- **Aufgabenstellung**
Übertragen Sie sämtliche Zeilen unten Wort für Wort in Ihre Antwort. Die Bilder sollen dabei nicht übernommen werden.

- **Aufgeführte Einträge**
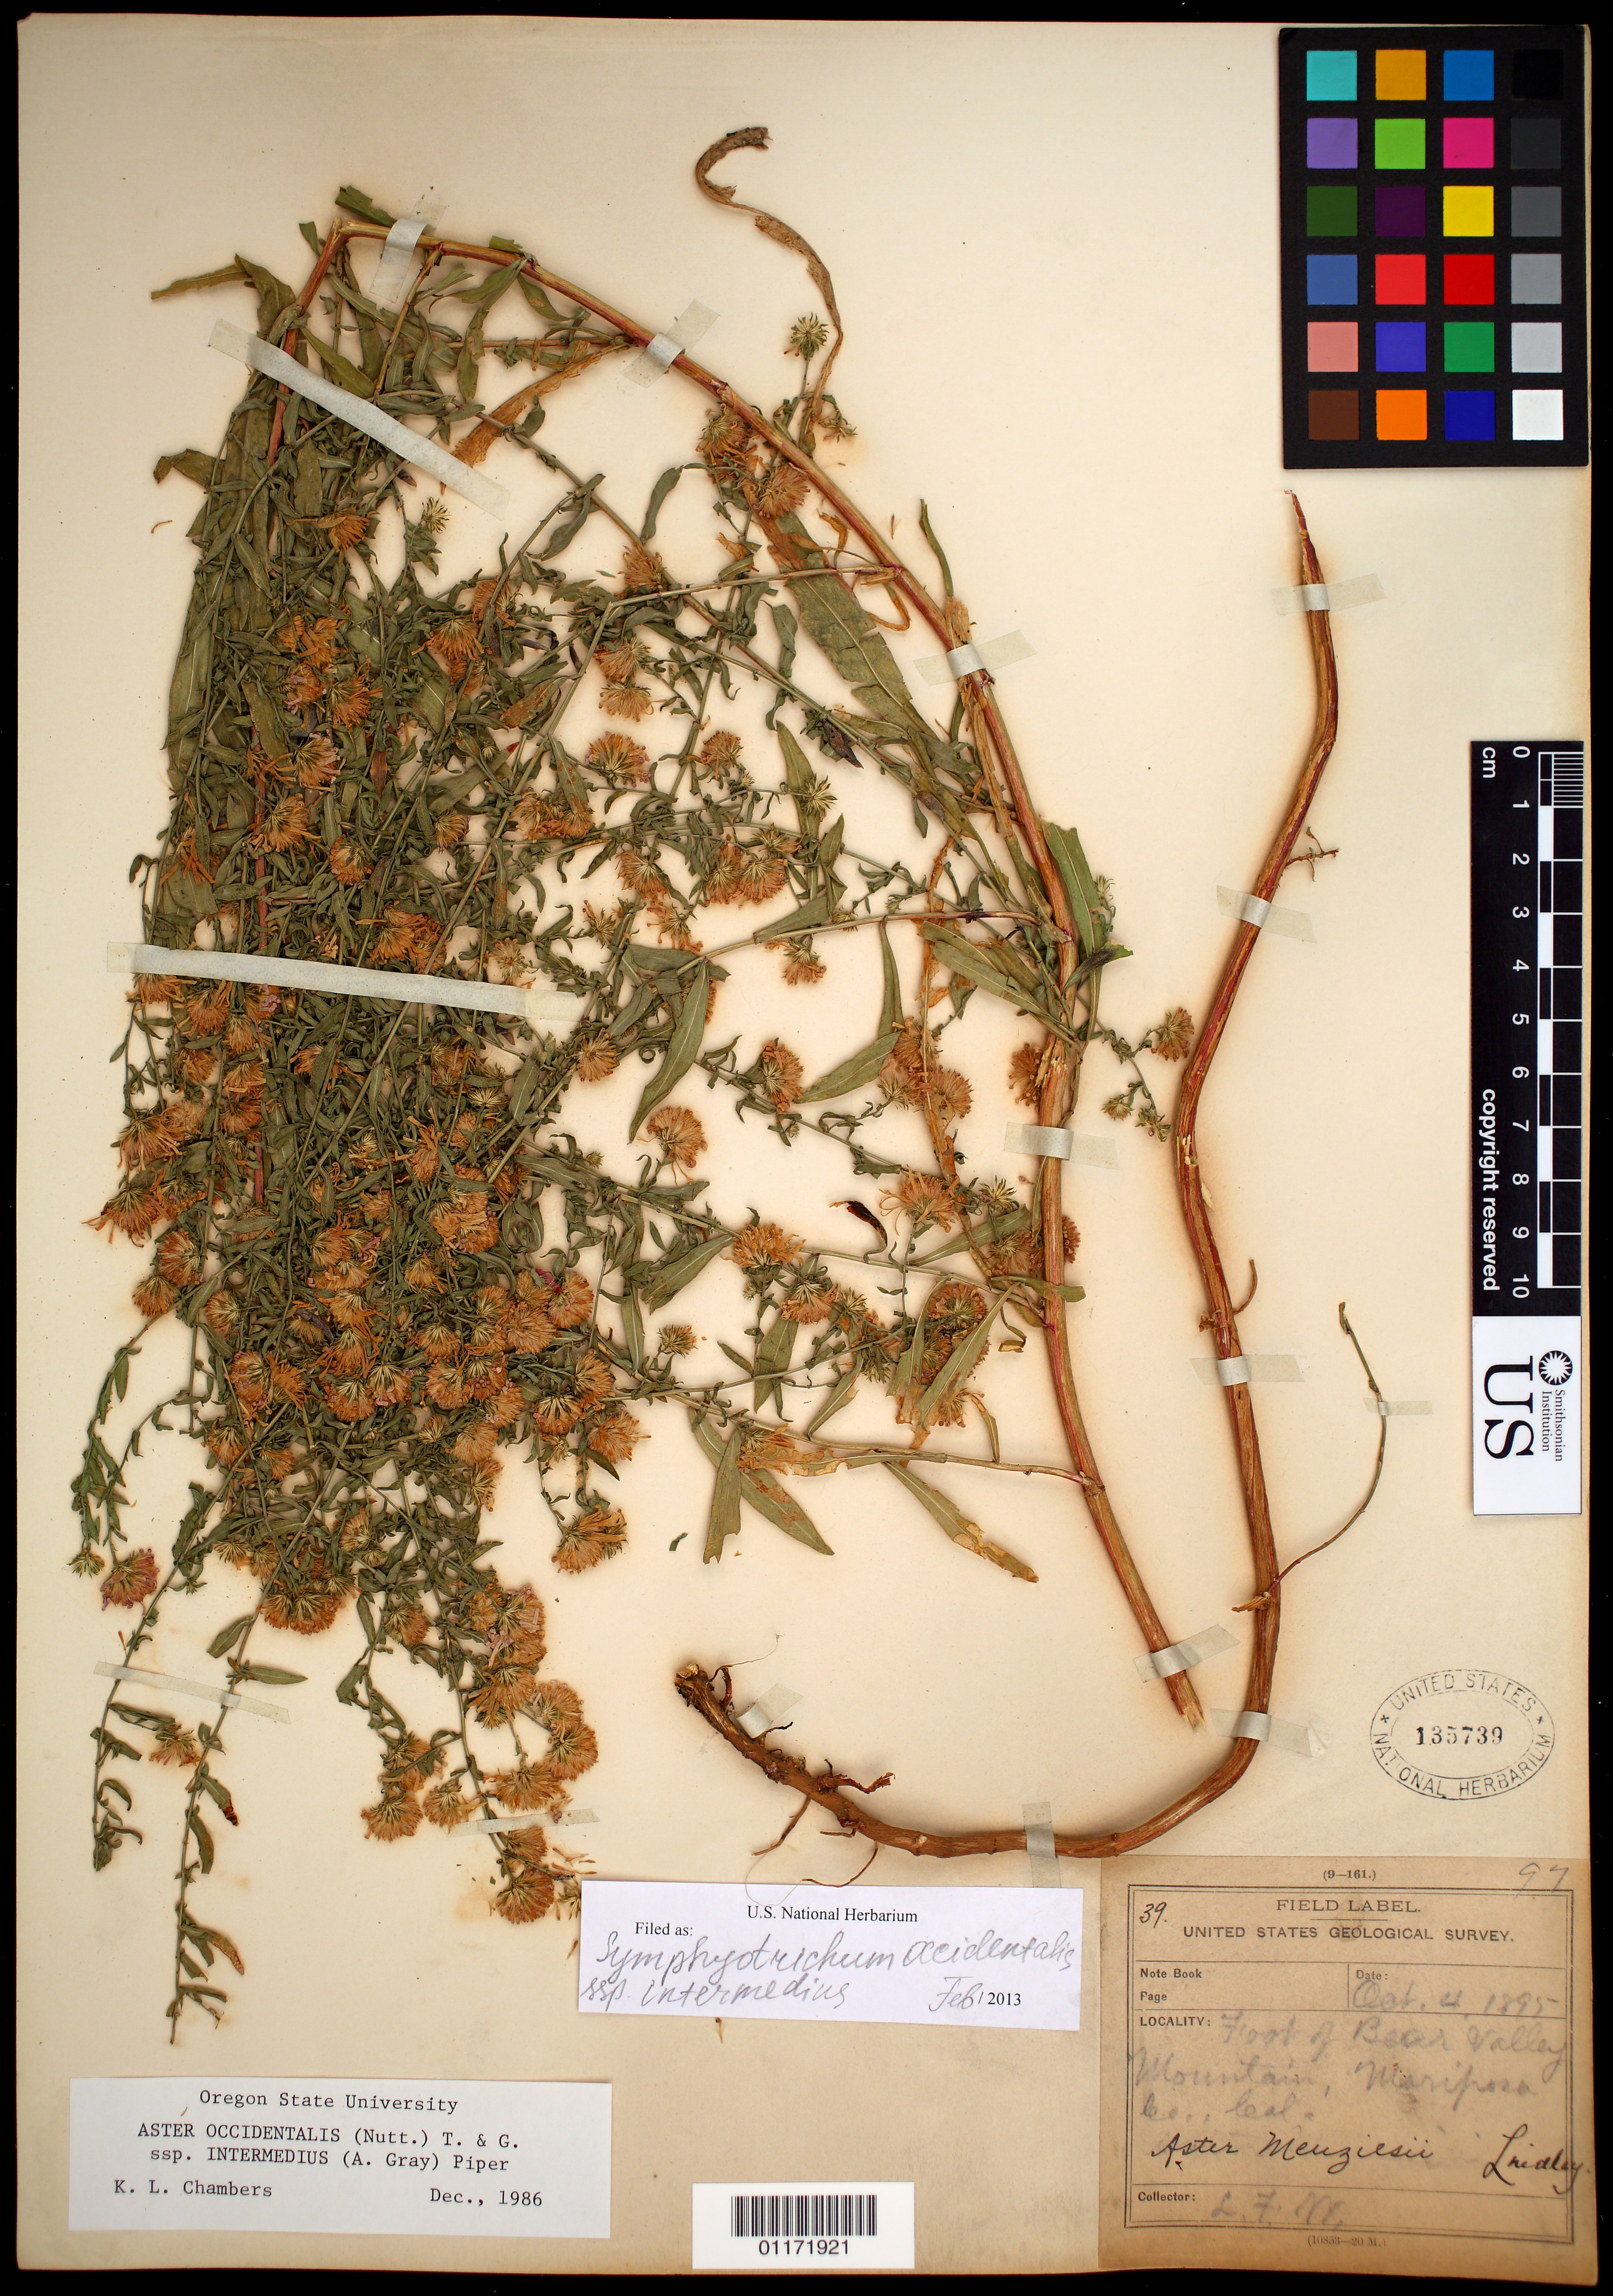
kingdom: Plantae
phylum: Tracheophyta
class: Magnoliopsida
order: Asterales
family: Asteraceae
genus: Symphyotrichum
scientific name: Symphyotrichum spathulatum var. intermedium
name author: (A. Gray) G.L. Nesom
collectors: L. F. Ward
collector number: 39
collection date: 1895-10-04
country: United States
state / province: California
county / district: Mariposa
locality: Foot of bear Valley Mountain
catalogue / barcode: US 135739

- **Lösung**
kingdom: Plantae
phylum: Tracheophyta
class: Magnoliopsida
order: Asterales
family: Asteraceae
genus: Symphyotrichum
scientific name: Symphyotrichum spathulatum var. intermedium
name author: (A. Gray) G.L. Nesom
collectors: L. F. Ward
collector number: 39
collection date: 1895-10-04
country: United States
state / province: California
county / district: Mariposa
locality: Foot of bear Valley Mountain
catalogue / barcode: US 135739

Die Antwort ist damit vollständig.